BÖLÜNMÜŞ SURİYE: İngilizler Şiiler, Sünniler ve Kürtlerin yaşadığı bölgeleri birleştirerek, Irak adını verdikleri yapay bir devlet oluşturmakla suçlanır. Suriye’de ise Fransızlar tam tersi bir iddia ile suçlanmıştı. Bugün etnik bir parçalanmanın eşiğinde olan Suriye’de, Fransızların benzer bir bölünmeyi ilk başta önermiş oldukları hatırlanmalıdır. Böl ve yönet politikasını bölgede başarıyla uygulamaya çalışan Fransızların 1922 yılında yaptığı bu haritada, bugün Suriye olarak bilinen toprakların, Aleviler ve Dürzilerin oluşturacağı mini devletlerin yanı sıra, kuzey ve güneyde çoğunluğunu Sünnilerin oluşturduğu bölgeler arasında paylaştırıldığı görülüyor. Fransızlar, yerel Arap milliyetçilerinin karşı koymaları sonuncunda bu planlarından vazgeçtiler.
SURİYE’NİN FRANSIZ GÖZÜYLE ETNOGRAFİSİ: 1930’larda Fransız sömürgeciler Doğu Akdeniz kıyılarının kendilerine göre etnografik haritasını çıkarttılar.
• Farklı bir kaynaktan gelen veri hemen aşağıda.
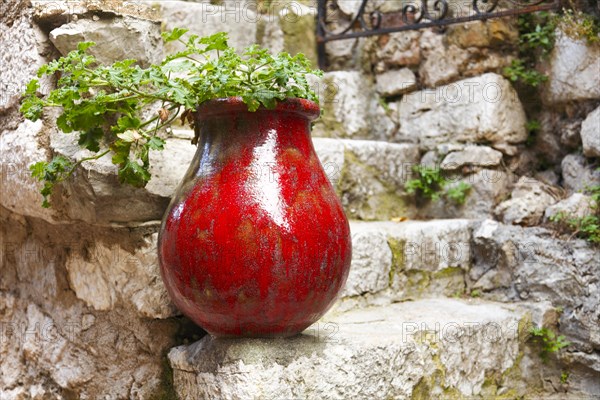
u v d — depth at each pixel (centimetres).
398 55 286
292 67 152
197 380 156
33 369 208
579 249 222
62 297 199
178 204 153
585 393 219
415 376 180
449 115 271
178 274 149
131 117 158
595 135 238
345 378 162
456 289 241
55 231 199
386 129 288
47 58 180
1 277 226
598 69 242
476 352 201
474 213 262
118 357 184
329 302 154
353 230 215
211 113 155
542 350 222
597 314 215
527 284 229
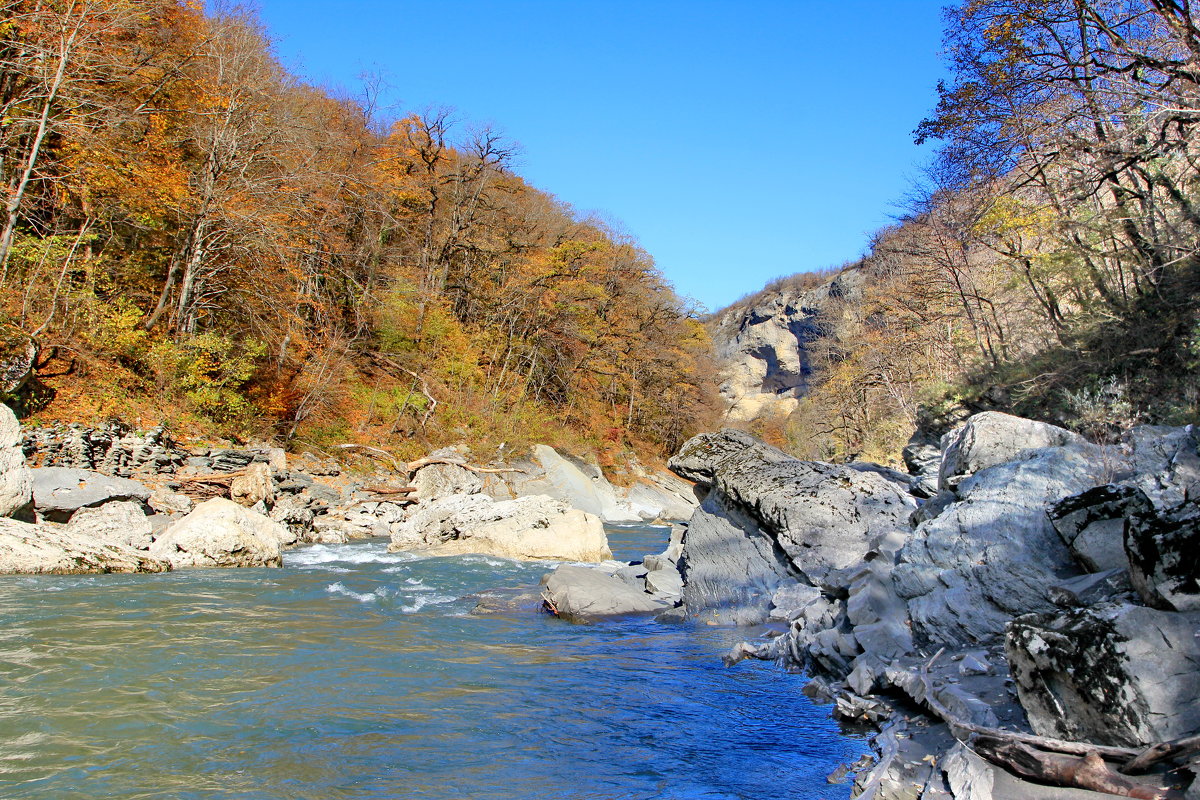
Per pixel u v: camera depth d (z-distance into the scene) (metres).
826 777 5.36
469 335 42.28
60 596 10.70
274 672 7.65
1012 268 20.86
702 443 14.01
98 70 22.44
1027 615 5.19
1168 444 7.77
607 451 50.62
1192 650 4.46
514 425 39.47
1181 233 14.77
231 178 26.41
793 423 58.22
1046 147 16.69
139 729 5.90
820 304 81.12
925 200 24.25
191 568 14.25
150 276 25.98
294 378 29.72
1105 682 4.52
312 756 5.54
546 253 48.88
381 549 19.81
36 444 17.64
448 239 42.34
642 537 29.53
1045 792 4.27
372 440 32.00
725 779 5.32
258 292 27.70
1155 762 4.10
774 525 11.49
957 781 4.58
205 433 23.45
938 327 30.92
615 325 54.81
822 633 8.23
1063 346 18.08
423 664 8.32
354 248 37.28
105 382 21.67
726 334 115.25
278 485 22.91
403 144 41.19
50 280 20.89
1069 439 9.32
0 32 20.56
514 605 12.20
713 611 11.48
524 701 7.13
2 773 5.00
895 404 35.75
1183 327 14.23
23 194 21.19
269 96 28.39
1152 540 5.04
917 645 7.16
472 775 5.30
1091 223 16.20
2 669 7.22
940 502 8.91
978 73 17.55
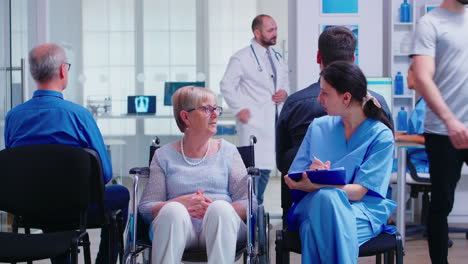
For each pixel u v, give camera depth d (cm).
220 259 255
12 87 460
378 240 254
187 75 573
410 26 611
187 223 260
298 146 295
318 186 248
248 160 301
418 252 435
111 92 570
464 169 515
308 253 242
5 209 284
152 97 572
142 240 274
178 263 258
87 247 286
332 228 238
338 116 273
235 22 573
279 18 575
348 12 543
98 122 571
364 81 256
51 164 280
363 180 253
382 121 264
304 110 291
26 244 258
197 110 280
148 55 570
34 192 281
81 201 279
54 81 304
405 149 427
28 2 546
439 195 307
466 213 540
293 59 557
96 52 570
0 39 442
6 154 282
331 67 257
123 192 329
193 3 571
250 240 256
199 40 572
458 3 299
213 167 285
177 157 287
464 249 447
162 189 283
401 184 429
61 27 563
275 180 730
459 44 298
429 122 307
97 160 287
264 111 529
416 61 297
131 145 572
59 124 298
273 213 577
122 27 570
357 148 259
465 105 301
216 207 258
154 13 570
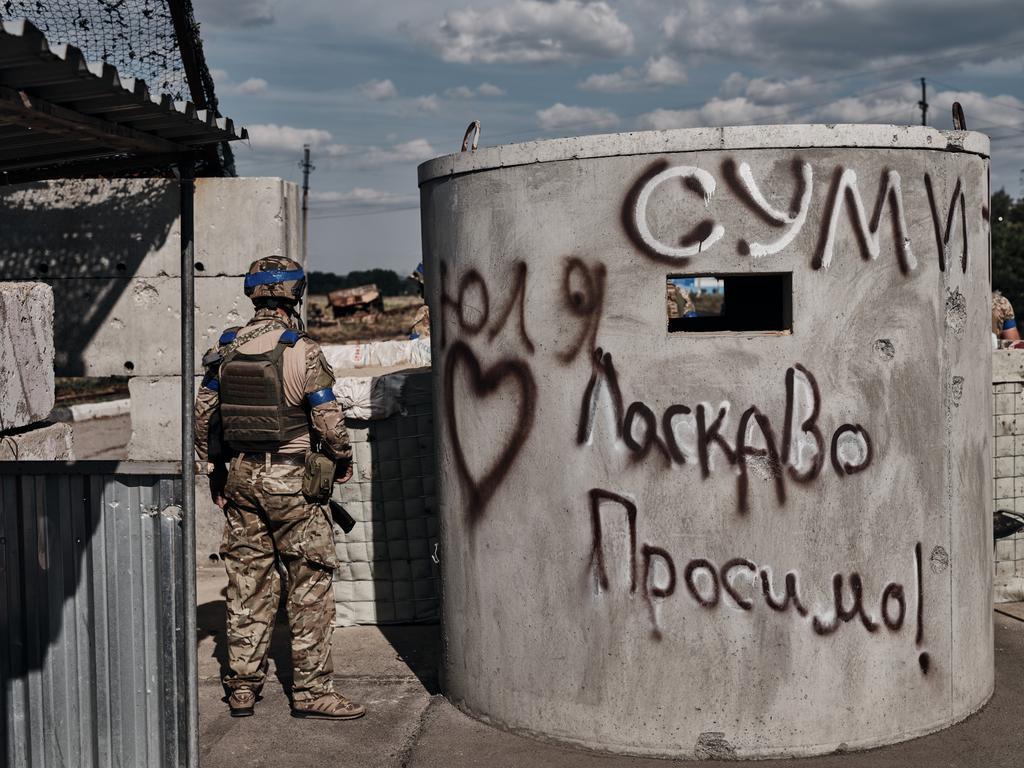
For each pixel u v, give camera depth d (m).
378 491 5.23
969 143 3.80
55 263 6.39
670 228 3.55
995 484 5.40
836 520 3.61
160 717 3.19
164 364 6.39
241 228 6.30
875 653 3.68
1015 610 5.34
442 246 4.00
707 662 3.61
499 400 3.81
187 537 3.12
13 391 4.85
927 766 3.55
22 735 3.28
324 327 36.69
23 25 2.12
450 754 3.72
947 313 3.78
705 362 3.56
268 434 4.00
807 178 3.53
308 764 3.66
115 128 2.81
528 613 3.80
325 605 4.10
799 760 3.61
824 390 3.58
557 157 3.63
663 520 3.61
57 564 3.22
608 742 3.70
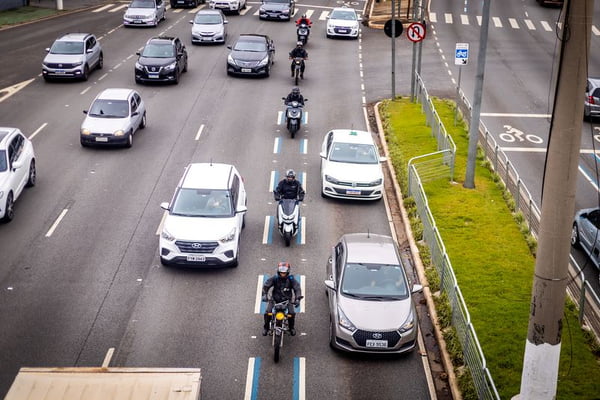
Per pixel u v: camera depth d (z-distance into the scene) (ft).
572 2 41.88
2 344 63.10
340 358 63.82
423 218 86.74
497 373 59.06
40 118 126.21
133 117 115.96
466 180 100.78
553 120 43.65
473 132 98.37
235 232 78.38
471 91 151.84
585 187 105.09
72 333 65.46
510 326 66.03
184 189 82.69
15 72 155.22
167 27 205.98
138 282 75.00
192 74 159.12
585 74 42.68
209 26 184.55
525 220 91.20
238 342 65.36
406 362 63.72
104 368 46.65
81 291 72.59
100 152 111.86
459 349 62.69
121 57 171.12
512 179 103.19
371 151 102.22
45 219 88.12
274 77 159.43
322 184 99.30
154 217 90.12
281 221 84.02
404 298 65.87
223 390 58.44
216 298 72.74
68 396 43.57
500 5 253.85
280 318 60.95
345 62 174.09
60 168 104.53
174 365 61.36
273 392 58.49
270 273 78.38
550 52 189.47
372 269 68.08
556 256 44.80
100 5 248.52
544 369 46.68
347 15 201.57
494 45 195.93
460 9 244.22
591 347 63.05
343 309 64.18
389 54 182.60
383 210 96.84
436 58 178.91
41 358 61.52
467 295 71.72
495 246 83.15
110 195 95.96
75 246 81.82
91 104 124.26
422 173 103.35
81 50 150.20
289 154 114.42
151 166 106.83
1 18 215.10
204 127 125.18
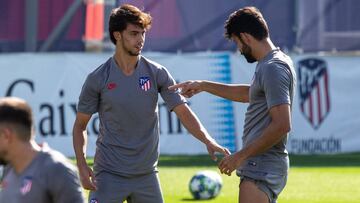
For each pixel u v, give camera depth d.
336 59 46.88
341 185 33.62
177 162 42.19
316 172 38.22
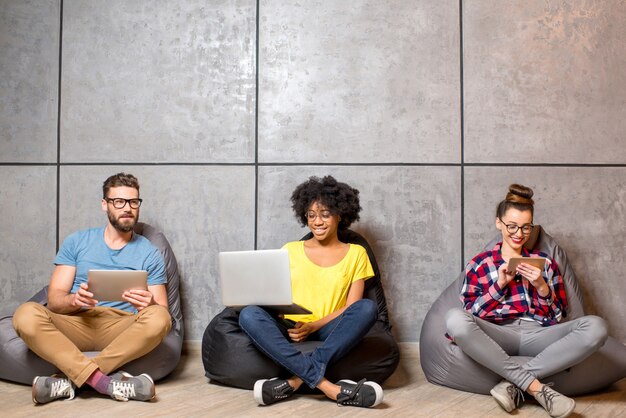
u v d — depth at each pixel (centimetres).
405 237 345
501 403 232
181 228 346
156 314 253
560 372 247
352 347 251
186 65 346
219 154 346
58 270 279
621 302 343
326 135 345
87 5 346
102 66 346
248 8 347
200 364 316
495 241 317
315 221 279
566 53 346
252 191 346
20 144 344
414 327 344
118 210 276
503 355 240
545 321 261
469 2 346
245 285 249
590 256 344
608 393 261
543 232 314
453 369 264
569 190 344
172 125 346
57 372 258
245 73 346
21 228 344
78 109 345
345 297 281
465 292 274
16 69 345
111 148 345
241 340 261
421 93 345
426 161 345
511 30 346
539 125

Bu haritadaki bazı kategoriler Osmanlıların kullandıklarına benziyordu; ancak Çerkez ve Yezidilerinki farklıydı. Burada göze çarpan en önemli nokta Fransızların böl ve yönet politikalarına uygun olarak 18 etnik grubun içine Arapları dahil etmemiş olmasıydı.